Some brands will react differently than others and describe the shaft as being soft for example when in reality the shaft is stiff.
📢 Need To Know: The high numbers for one company won’t feel the same as the identical number for another club maker.
How do you measure CPM on a golf shaft?
A club fitter will clamp the grip end of a golf club and then pull and release the tip part of the shaft to cause it to oscillate in order to take this measurement.
The machine will then give the number of the CPM which can be around 200-300 or more.
What Is The Difference Between CPM and Shaft Flex?
The difference between CPM and shaft flex is that CPM is the cycles per minute and number that indicates how stiff or soft a shaft is.
Shaft flex is a description of how much the shaft bends. This is given by the manufacturer.
True Temper might make a shaft and label the flex as stiff, extra stiff, regular, senior, or ladies.
These flexes bend differently and fit various swing speeds and skill levels of players.
Will Different Shafts With The Same CPM play the same?
No, even among high-performance golf shafts, different shafts with the same CPM will not play the same. Each shaft has a different bend profile and it varies between both shafts and brands.
Some manufacturers will label a shaft “regular” when in reality, it plays more like a stiff. There are generally 12 CPMs between flexes.
A club that is 300 CPM compared to a 312 CPM for Mitsubishi could be closer to reverse for a shaft maker such as Accra.
When Can Golf Shaft CPM Be Used Effectively
It is important when choosing a shaft to get fitted by a professional.
CPM can be used effectively when being fitted. This will save you the hassle of buying a shaft not right for your game.
CPM is effective when you’re comparing it to shafts from the same brand.
CPM is also useful to make sure that there’s a 4 CPM difference between every half inch and club in your bag. If your 6-iron has a 300 CPM then your 7-iron should have 304 CPM.

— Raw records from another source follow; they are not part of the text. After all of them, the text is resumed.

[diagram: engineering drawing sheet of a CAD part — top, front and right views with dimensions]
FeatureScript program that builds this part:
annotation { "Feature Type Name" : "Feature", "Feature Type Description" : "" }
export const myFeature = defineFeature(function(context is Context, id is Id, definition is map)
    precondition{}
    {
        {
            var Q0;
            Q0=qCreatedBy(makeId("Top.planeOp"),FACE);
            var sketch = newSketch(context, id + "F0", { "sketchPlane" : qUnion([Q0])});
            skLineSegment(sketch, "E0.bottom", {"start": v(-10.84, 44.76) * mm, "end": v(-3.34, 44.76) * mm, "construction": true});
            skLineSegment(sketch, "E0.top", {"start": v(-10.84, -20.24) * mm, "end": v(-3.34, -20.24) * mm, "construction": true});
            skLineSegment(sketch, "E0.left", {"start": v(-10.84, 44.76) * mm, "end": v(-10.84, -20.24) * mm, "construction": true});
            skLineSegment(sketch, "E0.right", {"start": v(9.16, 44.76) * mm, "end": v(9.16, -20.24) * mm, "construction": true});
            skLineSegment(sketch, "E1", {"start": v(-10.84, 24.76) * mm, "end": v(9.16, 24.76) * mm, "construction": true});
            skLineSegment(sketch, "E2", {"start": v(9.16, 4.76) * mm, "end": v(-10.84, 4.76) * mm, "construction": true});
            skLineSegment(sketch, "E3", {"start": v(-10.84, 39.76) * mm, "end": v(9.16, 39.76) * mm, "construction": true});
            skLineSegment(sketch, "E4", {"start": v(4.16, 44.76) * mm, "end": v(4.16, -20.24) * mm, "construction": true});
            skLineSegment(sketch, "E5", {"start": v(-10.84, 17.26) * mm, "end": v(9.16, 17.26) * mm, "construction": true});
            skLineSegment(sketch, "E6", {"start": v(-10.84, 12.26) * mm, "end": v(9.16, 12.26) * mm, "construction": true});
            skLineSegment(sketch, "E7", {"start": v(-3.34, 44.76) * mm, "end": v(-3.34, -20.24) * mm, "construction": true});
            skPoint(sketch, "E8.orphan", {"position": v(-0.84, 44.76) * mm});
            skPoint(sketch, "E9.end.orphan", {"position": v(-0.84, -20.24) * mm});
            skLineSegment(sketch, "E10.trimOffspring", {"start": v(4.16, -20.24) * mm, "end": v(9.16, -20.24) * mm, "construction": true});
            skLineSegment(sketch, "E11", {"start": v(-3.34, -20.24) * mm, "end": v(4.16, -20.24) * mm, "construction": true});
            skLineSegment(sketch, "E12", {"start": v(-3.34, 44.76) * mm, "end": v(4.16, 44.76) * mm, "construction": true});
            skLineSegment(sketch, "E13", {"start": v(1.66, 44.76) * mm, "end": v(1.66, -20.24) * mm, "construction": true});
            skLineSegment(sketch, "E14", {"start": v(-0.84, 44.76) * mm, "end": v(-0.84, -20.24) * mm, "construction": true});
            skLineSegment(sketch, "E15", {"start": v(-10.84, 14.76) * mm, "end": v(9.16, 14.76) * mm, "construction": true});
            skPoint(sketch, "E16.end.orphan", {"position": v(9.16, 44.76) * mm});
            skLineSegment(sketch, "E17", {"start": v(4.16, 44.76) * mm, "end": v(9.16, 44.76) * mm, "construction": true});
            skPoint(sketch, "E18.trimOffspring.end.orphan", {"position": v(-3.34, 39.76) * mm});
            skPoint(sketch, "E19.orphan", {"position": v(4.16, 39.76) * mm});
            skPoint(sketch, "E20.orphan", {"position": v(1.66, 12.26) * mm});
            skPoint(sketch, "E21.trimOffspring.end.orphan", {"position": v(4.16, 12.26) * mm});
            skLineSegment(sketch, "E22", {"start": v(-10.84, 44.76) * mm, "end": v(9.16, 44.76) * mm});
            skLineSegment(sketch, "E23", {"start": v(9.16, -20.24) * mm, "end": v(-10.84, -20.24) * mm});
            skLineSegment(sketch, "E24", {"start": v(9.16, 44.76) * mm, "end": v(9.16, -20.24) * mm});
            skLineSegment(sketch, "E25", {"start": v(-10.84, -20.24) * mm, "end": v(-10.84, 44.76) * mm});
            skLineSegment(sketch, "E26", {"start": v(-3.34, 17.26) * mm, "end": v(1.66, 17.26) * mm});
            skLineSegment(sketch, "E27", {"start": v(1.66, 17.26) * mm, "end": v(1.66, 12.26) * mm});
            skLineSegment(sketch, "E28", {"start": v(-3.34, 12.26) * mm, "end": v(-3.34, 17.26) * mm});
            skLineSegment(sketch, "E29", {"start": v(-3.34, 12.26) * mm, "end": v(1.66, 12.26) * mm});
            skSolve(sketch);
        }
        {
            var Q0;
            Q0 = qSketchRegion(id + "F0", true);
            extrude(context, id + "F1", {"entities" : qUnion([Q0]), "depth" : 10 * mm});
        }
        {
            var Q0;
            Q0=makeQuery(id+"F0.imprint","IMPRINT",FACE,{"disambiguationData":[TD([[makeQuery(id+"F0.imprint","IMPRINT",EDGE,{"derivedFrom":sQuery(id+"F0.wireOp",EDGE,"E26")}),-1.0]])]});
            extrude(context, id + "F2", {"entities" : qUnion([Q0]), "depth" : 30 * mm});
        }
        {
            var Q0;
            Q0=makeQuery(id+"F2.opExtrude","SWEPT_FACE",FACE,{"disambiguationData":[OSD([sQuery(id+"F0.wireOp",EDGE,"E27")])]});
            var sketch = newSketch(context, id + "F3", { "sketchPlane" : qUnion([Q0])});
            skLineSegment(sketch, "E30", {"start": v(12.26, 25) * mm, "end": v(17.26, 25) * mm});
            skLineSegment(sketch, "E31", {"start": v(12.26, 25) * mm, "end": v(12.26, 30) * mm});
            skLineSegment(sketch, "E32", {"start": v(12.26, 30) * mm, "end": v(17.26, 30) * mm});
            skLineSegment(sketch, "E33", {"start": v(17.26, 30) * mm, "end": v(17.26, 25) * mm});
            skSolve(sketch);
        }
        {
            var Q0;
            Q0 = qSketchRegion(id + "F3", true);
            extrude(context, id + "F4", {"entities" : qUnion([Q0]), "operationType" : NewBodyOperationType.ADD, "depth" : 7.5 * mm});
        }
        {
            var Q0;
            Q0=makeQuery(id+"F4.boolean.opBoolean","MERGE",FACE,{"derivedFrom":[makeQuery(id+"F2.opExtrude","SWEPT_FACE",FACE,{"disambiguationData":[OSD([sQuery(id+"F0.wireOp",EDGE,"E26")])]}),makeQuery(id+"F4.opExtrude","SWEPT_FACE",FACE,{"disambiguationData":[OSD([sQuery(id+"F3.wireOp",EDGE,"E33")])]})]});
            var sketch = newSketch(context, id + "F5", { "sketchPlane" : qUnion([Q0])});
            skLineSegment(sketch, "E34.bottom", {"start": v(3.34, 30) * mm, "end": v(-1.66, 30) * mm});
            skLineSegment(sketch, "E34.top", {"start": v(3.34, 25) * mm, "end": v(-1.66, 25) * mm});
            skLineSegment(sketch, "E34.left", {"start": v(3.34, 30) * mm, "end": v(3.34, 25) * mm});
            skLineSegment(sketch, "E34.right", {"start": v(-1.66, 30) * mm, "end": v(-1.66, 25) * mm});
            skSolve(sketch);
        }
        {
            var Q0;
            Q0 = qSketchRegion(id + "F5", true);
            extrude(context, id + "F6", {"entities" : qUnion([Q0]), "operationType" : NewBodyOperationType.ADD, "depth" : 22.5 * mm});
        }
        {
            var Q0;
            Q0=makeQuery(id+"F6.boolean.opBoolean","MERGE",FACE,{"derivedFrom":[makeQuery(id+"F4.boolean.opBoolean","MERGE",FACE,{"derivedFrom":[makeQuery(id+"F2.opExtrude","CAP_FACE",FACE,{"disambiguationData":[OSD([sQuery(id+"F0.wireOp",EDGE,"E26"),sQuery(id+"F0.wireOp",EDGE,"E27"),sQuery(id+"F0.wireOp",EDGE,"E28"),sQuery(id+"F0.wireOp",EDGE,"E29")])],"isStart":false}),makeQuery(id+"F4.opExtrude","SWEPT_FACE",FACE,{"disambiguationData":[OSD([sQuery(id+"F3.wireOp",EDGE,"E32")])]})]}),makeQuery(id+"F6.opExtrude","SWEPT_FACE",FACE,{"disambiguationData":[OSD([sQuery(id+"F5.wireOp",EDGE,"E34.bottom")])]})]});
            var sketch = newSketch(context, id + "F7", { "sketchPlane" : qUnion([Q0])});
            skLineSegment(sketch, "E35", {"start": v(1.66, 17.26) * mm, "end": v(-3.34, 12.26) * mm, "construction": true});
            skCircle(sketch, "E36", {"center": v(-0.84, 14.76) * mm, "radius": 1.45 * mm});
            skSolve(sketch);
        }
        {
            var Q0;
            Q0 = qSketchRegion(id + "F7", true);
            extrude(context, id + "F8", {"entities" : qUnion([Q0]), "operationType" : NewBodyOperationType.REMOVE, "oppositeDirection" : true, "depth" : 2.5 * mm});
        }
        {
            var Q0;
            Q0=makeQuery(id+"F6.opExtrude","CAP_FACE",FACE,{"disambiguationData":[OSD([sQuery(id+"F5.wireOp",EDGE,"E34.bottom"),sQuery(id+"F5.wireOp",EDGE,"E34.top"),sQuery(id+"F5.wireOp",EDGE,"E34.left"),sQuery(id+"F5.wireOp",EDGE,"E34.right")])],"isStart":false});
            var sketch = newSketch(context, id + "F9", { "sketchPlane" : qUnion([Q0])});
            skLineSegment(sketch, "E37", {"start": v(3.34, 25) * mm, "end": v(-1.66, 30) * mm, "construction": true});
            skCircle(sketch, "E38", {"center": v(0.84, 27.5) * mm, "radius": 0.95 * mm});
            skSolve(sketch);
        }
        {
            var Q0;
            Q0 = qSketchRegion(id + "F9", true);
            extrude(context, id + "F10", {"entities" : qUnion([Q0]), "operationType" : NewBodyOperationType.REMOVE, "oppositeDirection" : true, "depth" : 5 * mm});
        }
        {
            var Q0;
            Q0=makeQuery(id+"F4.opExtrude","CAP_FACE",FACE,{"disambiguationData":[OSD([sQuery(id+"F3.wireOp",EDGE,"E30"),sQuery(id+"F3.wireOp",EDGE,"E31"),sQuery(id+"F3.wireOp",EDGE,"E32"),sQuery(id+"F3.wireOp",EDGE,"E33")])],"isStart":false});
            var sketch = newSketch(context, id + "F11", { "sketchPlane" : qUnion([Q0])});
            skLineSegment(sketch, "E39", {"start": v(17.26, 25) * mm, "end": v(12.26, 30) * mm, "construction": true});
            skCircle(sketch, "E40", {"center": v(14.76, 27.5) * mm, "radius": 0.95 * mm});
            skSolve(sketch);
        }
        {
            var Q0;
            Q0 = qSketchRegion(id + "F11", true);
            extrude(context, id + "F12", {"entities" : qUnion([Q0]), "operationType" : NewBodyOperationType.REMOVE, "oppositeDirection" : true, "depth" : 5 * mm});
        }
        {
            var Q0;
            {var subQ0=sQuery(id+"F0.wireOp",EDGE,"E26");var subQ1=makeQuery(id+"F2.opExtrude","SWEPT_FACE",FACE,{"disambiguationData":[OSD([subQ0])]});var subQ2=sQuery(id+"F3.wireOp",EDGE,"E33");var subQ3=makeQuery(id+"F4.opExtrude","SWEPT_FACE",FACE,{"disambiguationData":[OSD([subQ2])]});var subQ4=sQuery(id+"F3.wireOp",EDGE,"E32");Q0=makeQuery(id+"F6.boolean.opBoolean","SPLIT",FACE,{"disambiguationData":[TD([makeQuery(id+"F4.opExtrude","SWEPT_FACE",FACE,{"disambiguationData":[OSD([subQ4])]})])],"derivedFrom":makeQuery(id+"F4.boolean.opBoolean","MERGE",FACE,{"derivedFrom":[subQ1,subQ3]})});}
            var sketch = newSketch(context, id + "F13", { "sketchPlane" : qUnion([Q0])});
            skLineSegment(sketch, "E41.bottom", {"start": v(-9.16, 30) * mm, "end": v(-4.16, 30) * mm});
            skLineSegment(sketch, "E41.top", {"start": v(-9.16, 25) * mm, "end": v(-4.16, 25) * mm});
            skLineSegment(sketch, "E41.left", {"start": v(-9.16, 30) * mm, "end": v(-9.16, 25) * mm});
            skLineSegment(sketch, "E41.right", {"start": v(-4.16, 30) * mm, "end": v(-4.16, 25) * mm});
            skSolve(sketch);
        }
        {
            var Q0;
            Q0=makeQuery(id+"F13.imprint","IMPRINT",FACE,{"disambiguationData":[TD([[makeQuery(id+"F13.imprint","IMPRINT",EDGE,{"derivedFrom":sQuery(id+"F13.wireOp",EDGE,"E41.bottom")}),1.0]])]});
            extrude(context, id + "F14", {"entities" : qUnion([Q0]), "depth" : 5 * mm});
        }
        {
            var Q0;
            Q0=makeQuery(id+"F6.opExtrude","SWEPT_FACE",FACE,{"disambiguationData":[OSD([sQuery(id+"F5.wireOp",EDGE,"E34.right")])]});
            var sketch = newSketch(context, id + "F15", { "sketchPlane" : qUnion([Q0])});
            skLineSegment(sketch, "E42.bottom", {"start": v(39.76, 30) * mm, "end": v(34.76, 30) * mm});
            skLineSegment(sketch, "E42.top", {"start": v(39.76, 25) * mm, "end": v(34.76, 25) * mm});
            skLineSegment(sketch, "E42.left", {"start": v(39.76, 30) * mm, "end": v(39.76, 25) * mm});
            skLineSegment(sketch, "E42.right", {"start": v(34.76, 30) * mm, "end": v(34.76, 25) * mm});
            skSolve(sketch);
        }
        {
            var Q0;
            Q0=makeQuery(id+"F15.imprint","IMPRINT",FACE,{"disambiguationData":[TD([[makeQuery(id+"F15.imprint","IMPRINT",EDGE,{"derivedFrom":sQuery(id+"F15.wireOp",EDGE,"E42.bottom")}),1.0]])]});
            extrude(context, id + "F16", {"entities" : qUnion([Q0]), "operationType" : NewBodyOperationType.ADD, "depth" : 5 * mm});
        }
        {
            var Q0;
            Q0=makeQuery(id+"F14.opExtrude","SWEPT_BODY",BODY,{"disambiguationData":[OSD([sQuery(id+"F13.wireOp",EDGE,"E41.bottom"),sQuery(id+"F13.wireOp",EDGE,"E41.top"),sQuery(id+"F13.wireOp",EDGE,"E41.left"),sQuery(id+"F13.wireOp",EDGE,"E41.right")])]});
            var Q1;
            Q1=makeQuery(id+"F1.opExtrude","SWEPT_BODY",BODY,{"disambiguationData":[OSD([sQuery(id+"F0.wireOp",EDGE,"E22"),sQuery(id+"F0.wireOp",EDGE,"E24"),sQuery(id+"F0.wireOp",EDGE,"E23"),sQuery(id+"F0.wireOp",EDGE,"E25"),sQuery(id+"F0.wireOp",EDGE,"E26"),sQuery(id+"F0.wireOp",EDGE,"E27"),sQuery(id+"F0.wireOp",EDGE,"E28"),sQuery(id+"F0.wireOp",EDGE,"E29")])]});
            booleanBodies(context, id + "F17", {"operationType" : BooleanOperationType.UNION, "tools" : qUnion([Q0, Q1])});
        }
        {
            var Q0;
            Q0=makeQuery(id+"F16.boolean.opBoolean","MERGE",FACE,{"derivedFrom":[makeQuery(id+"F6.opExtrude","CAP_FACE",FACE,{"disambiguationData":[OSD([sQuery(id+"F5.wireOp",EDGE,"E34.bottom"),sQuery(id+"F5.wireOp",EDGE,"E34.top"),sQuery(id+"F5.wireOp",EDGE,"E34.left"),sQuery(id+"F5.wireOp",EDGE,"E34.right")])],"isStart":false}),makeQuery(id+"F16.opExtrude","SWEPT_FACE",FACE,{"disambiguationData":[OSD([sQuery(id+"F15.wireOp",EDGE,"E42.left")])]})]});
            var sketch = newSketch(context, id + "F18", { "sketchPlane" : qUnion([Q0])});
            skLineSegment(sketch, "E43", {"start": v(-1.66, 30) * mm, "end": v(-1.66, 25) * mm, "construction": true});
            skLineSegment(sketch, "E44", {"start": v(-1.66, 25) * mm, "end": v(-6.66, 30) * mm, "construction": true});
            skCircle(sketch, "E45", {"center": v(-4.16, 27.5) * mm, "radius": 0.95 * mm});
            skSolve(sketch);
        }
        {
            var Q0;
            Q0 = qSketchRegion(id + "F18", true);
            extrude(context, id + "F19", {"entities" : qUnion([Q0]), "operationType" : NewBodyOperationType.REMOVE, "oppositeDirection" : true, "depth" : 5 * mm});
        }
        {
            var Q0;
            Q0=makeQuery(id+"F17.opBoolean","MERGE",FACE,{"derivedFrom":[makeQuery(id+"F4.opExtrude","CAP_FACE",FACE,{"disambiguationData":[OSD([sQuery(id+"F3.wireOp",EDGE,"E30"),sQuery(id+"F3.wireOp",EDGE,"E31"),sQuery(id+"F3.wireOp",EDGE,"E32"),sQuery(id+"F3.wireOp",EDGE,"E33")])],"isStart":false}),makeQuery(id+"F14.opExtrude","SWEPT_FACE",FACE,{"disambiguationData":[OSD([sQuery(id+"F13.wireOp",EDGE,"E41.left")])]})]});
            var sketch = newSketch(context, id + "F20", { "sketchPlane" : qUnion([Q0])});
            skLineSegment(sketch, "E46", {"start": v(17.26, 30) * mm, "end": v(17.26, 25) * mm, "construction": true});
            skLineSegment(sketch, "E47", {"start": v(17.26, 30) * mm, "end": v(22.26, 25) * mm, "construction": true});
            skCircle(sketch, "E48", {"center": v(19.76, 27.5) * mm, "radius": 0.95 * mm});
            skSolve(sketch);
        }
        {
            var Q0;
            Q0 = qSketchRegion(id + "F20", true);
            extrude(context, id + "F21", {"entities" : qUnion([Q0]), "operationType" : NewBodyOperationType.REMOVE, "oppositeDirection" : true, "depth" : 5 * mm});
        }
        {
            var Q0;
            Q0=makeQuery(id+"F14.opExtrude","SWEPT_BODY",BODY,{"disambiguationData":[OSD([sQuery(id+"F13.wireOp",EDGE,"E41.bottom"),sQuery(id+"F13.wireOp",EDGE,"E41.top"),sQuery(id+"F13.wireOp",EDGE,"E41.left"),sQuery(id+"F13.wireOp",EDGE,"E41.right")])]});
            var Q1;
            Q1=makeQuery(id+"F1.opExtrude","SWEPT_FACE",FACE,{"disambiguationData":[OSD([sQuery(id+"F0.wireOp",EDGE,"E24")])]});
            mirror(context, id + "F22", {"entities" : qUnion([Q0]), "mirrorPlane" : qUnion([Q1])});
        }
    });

This can be tested to ensure the golf shaft frequency matching is correct in your set of irons and that they are gapped correctly.
Your fitter can show you a golf shaft CPM frequency chart to show you how they should be gapped as well as the results.
💡 Golfible Tip: Match the golf shaft you are hitting well while being fitted with the one you end up purchasing. You don’t want them to be too different or not feel similar.
frequently asked questions
What CPM is a stiff shaft?
The CPM that is considered a stiff shaft is around 250. This is meant for golfers who boast higher swing speeds between about 90-110 miles per hour.
How many CPMs are there between each Flex?
There are 12 CPMs between each flex. If one of your clubs is a stiff flex and has a CPM of 250, the exact club in a regular flex shaft should be 238 if the shaft is from the same brand.